Namenode is the single point of failure in hadoop cluster. Because it stores the metadata of the entire hadoop system.
So extra care should be given in maintaining it. We use the best hardware for namenode machines.
Even if we use best hardware, complete protection cannot be guarenteed, because hardware issues can happen at anytime. So a backup for namenode is very necessary.
One of the methods is creating a simple backup storage by mounting the partition of another machine located in a different place to the namenode machine.
The back up machine should have the same hardware/software specifications as of namenode machine and installed with hadoop similar to namenode machine. But hadoop services are not started in that machine.
Incase of failure, we can start namenode in this backup machine and it runs like normal namenode. The only thing we need to do is assigning ipaddress/hostname of actual namenode to the backup namenode.
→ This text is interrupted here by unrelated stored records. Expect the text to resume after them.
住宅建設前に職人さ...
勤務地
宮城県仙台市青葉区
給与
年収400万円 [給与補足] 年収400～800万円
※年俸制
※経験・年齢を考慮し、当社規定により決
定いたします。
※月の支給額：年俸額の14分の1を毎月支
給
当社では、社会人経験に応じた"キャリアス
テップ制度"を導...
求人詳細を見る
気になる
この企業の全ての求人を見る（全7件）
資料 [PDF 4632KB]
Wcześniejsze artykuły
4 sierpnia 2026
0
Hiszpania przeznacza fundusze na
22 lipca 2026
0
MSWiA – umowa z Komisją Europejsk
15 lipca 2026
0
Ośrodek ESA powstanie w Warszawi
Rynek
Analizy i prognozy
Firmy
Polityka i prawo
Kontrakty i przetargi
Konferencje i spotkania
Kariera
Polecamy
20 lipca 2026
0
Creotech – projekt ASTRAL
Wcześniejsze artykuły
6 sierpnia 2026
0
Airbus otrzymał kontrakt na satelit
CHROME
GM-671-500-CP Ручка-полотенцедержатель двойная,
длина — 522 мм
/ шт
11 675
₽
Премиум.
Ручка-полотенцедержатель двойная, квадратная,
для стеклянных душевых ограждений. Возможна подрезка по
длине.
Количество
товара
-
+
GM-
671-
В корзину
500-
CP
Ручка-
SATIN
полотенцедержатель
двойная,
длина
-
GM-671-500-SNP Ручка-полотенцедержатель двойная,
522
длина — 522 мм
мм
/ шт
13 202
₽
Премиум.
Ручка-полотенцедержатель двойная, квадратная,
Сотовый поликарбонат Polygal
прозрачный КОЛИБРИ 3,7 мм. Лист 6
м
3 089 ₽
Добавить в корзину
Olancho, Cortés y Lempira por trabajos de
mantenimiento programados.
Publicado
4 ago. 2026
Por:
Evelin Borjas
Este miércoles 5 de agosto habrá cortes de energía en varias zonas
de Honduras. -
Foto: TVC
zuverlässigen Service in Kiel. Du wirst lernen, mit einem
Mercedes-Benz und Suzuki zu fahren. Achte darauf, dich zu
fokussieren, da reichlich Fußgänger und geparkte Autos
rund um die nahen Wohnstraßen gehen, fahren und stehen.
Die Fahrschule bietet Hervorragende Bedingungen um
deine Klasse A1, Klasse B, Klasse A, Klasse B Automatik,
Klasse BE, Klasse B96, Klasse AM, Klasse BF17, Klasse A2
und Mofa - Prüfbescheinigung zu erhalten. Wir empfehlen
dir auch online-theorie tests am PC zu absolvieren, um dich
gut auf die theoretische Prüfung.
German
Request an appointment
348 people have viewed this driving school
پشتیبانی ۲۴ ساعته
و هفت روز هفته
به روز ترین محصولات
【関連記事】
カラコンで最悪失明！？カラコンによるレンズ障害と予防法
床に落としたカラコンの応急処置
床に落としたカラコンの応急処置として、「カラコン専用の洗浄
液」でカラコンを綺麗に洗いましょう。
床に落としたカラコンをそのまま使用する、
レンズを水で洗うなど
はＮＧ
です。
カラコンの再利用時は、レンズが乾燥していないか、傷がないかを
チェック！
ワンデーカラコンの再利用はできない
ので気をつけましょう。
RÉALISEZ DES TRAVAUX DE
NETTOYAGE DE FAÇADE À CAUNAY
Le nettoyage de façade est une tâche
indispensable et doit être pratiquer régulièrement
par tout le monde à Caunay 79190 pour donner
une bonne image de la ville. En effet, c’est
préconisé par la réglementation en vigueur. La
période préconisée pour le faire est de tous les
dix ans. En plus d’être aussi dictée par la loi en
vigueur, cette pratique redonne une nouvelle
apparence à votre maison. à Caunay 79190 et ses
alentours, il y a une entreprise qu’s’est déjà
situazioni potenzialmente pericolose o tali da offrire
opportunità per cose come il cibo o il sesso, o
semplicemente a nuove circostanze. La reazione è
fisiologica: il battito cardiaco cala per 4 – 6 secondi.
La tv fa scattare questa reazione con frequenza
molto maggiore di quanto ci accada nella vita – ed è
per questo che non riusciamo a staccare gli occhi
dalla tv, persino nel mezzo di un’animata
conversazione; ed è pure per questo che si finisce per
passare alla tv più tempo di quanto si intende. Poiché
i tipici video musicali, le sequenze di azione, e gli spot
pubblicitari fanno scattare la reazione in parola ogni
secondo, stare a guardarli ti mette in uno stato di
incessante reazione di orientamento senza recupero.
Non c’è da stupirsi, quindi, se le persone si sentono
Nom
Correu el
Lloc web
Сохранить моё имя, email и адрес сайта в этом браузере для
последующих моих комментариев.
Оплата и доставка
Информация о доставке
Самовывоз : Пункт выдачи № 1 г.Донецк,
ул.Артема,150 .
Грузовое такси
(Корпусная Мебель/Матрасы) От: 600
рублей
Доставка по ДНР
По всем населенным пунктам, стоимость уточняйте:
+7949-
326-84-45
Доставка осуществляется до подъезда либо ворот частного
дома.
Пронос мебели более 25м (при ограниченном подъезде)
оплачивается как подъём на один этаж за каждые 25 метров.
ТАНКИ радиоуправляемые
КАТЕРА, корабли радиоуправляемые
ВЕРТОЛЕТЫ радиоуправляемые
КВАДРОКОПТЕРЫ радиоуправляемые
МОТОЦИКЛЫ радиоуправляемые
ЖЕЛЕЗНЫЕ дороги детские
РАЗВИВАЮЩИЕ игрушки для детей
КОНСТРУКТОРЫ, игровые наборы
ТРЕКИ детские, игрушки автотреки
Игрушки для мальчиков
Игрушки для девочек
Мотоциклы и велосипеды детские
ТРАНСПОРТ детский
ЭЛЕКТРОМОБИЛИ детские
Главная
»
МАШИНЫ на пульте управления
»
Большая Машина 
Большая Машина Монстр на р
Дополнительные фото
In the hdfs-site.xml, we are giving an additional value to dfs.name.dir property.
ie actual location, backup location.
Eg:
<property> <name>dfs.name.dir</name> <value>/app/hadoop/name,/app/hadoop/backup</value> <description> Determines where on the local filesystem the DFS name node should store the name table(fsimage). If this is a comma-delimited list of directories then the name table is replicated in all of the directories, for redundancy. </description> </property>
here /app/hadoop/name is the actual namenode storage location and /app/hadoop/backup is the location where the partition is mounted for storing the namenode backup.
In case of failure of the first namenode machine, the namenode data will be safe in the second machine(backup), so we can start the namenode in the second machine.
The second machine is placed in different location and is provided with a differnt power supply, so that the dependencies of both the machines will be different, thus making an efficient backup.